→ **What needs to be done**:
What is needed is an exact copy of the entries below, from the line that contains "Die Einfuhrumsatzsteuer wird" through the final line, both included, and nothing else.

-*-*-

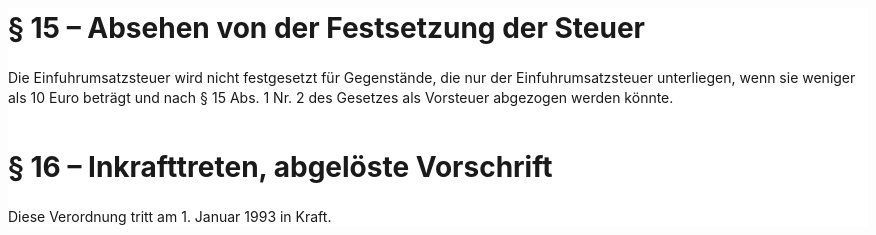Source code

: # § 15 – Absehen von der Festsetzung der Steuer

Die Einfuhrumsatzsteuer wird nicht festgesetzt für Gegenstände, die nur der Einfuhrumsatzsteuer unterliegen, wenn sie weniger als 10 Euro beträgt und nach § 15 Abs. 1 Nr. 2 des Gesetzes als Vorsteuer abgezogen werden könnte.

# § 16 – Inkrafttreten, abgelöste Vorschrift

Diese Verordnung tritt am 1. Januar 1993 in Kraft.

-*-*-

→ **Answer to the problem**:
Die Einfuhrumsatzsteuer wird nicht festgesetzt für Gegenstände, die nur der Einfuhrumsatzsteuer unterliegen, wenn sie weniger als 10 Euro beträgt und nach § 15 Abs. 1 Nr. 2 des Gesetzes als Vorsteuer abgezogen werden könnte.

# § 16 – Inkrafttreten, abgelöste Vorschrift

Diese Verordnung tritt am 1. Januar 1993 in Kraft.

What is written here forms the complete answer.